Attorney General William Tong and federal prosecutors have secured a $145,720 settlement from a Branford medical laboratory and its owner after she concealed key relationships from Connecticut Medicaid in order to obtain enrollment her lab would not otherwise have qualified for.
Tricia Conroy owned and operated Coastal Diagnostics, LLC (Coastal), a reference laboratory in Branford. When applying for Medicaid enrollment, Conroy did not disclose that her husband, Paul Conroy, owned a related Branford lab, Genco Lab, LLC (Genco), and that she served as Genco's Chief Operating Officer. The undisclosed relationships would have disqualified Coastal from enrollment entirely. Genco was under a payment suspension and fraud investigation at the time of Coastal's application, and Connecticut Medicaid's rules would have blocked approval had the connections been accurately reported.
Coastal submitted claims for laboratory services before Connecticut Medicaid identified the connection between the two labs and terminated Coastal's provider agreement. The $145,720 settlement covers claims submitted between March 6 and June 3, 2024.
The case extends a pattern of enforcement involving the same Branford address. In August 2025, Genco and its owners paid $1,255,825 to settle allegations that they billed government health care programs for medically unnecessary urine drug tests.
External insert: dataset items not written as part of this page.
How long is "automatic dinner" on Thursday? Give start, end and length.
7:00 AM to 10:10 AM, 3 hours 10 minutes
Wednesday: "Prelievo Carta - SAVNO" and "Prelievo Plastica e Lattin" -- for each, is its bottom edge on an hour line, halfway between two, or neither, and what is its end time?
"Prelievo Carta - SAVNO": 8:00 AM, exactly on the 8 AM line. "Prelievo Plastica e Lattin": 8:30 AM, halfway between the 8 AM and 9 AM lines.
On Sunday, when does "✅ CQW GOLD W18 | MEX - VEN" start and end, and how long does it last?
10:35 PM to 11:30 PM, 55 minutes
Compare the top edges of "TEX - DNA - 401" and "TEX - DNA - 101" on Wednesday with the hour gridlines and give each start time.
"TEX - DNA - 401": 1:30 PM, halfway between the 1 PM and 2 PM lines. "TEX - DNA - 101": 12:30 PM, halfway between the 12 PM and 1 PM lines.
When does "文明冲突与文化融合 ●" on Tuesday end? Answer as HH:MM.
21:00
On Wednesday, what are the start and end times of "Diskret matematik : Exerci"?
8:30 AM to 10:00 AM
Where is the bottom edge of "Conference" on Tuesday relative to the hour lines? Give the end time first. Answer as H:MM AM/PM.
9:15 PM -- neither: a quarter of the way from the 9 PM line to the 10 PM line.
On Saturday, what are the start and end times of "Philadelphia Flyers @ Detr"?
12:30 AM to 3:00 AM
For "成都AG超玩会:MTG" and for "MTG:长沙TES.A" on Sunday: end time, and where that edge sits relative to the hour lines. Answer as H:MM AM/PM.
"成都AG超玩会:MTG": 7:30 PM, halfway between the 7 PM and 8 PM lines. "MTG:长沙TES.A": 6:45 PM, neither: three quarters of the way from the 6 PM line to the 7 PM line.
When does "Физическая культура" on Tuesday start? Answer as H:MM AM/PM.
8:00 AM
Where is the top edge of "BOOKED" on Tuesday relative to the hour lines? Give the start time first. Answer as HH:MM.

"Healthcare providers who participate in taxpayer funded healthcare plans have an obligation to provide accurate and truthful information to the government," said Attorney General Tong. "My office stands ready, with our federal and state partners, to take strong action to protect the integrity of our healthcare programs."
Tong announced the settlement alongside U.S. Attorney for the District of Connecticut David X. Sullivan. Coastal has been terminated from the Connecticut Medicaid program.